L’article suivant est paru dans le Bulletin des Auteurs, revue trimestrielle du SNAC (Syndicat National des Auteurs et Compositeurs), au sein duquel se trouve un groupement doublage/sous-titrage. Nous remercions vivement Vanessa Bertran de nous avoir autorisés à reprendre ce texte ici.

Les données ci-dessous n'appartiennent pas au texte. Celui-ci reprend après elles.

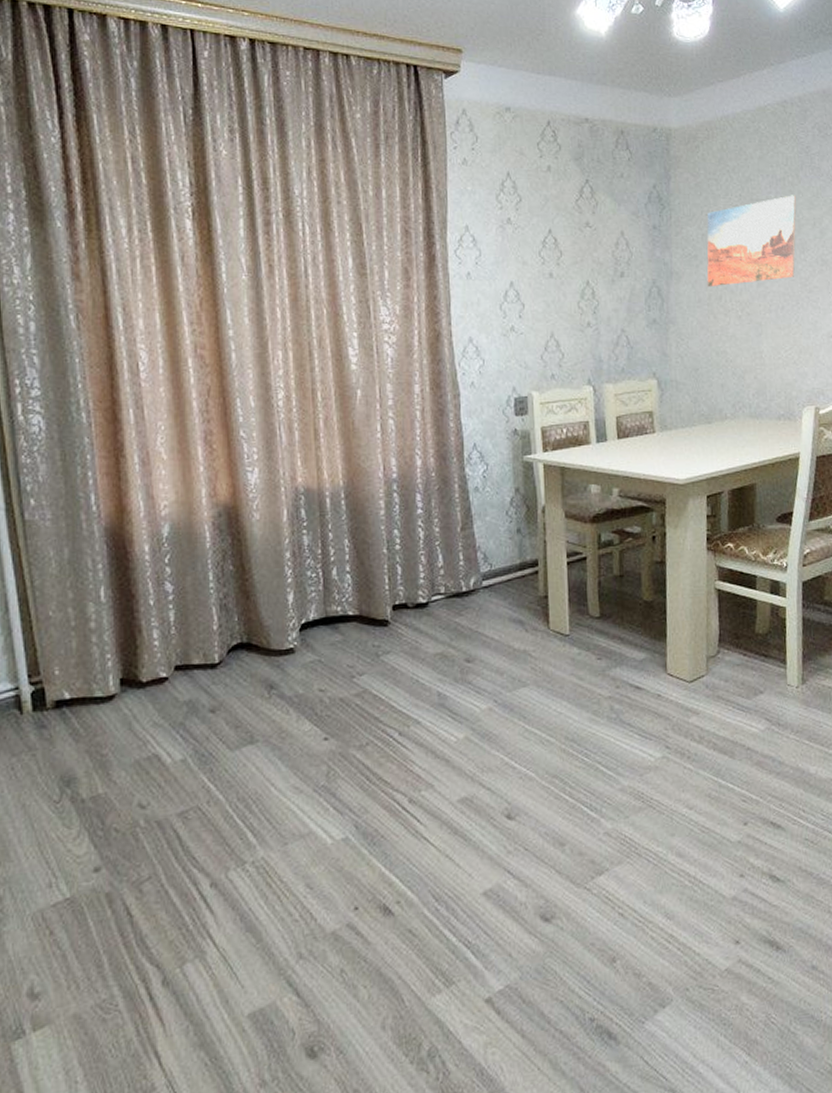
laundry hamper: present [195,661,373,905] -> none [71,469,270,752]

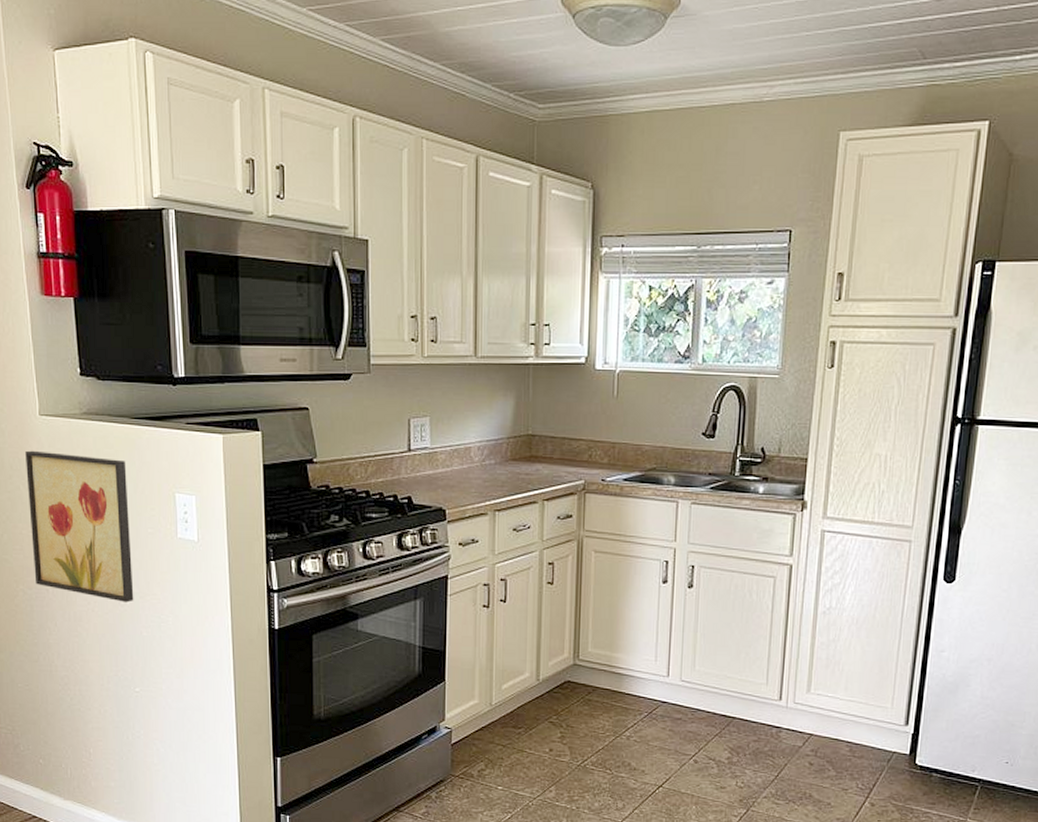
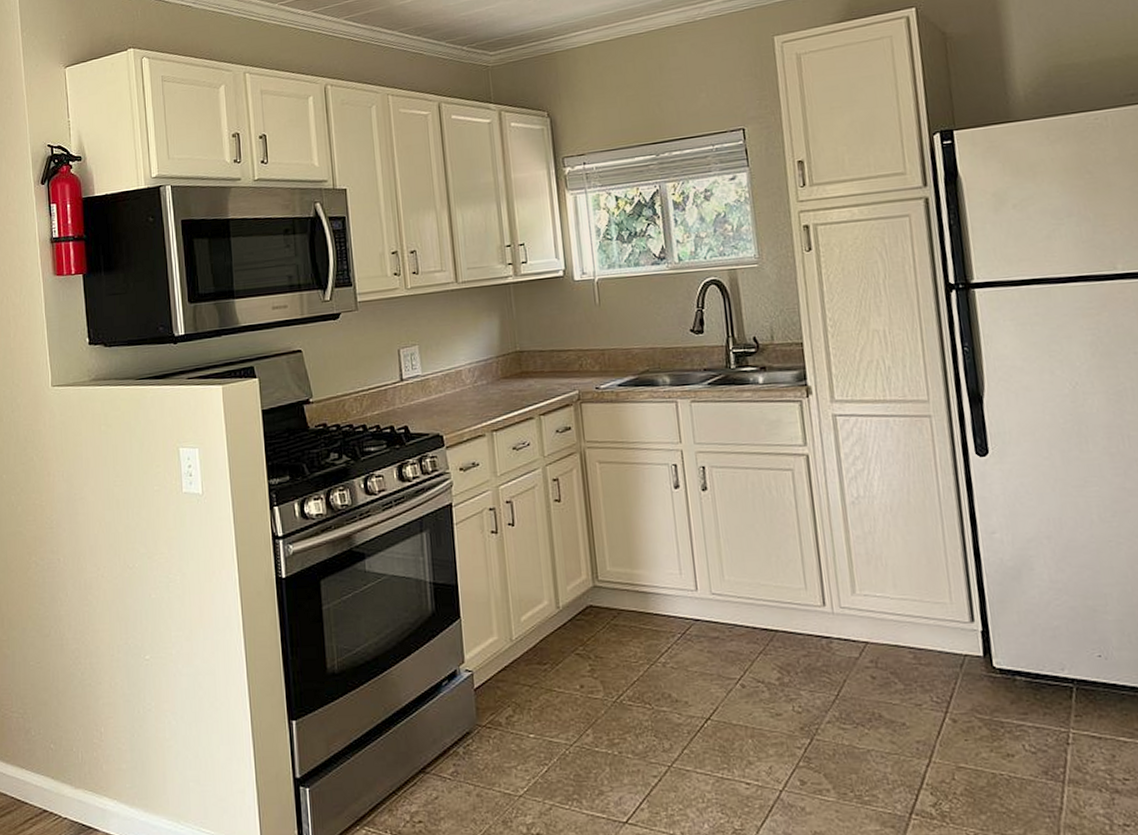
wall art: present [25,450,134,603] -> none [39,420,142,565]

La numérisation dans la filière : les entreprises ont quelques perfos d’avance…
Par Vanessa Bertran
Qu’importe le flacon… Le plaisir d’écrire reste le même, qu’on utilise le crayon à papier ou la bande rythmo virtuelle, c’est l’auteur qui doit s’imposer à la technique et non l’inverse. Mais force est de constater que l’apparition du numérique dans les filières doublage et sous-titrage a considérablement modifié notre manière de travailler, tant d’un point de vue pratique que juridique et économique. Libre à chacun de juger s’il s’agit d’un progrès, et si ça n’en est pas encore un, pourquoi ne pas essayer, par notre action, de faire en sorte qu’il le devienne ?
Pour ce qui est du doublage, l’apparition des redoutées « machines » apporte à l’auteur des fonctionnalités indéniablement pratiques : ne plus avoir à relire le texte de la calligraphe en tremblant devant d’éventuels changements incongrus, pouvoir garder une copie numérique du script français sans avoir à la réclamer à cor et à cris à l’entreprise, faire des allers-retours aisément dans le film sans avoir à souffrir d’une tendinite pour aller de la boucle 1 à la 50… Mais à quel prix ? La mission de l’auteur a changé, c’est incontestable. Il a toujours existé des auteurs qui préféraient faire leur propre détection, mais les cas étaient isolés. Désormais, beaucoup d’entreprises imposent, quand elles font travailler les auteurs en virtuel, que nous fassions la détection… pour le même tarif. Une sorte de forfait qui frôle l’aumône et qui place l’auteur et l’entreprise en infraction car la prestation technique qu’est la détection devrait relever du salariat alors qu’elle se retrouve souvent aujourd’hui rémunérée en droits d’auteur. La machine, le numérique n’y sont pour rien, j’en conviens. Mais dans notre cas ils ont permis aux clients de massacrer une profession.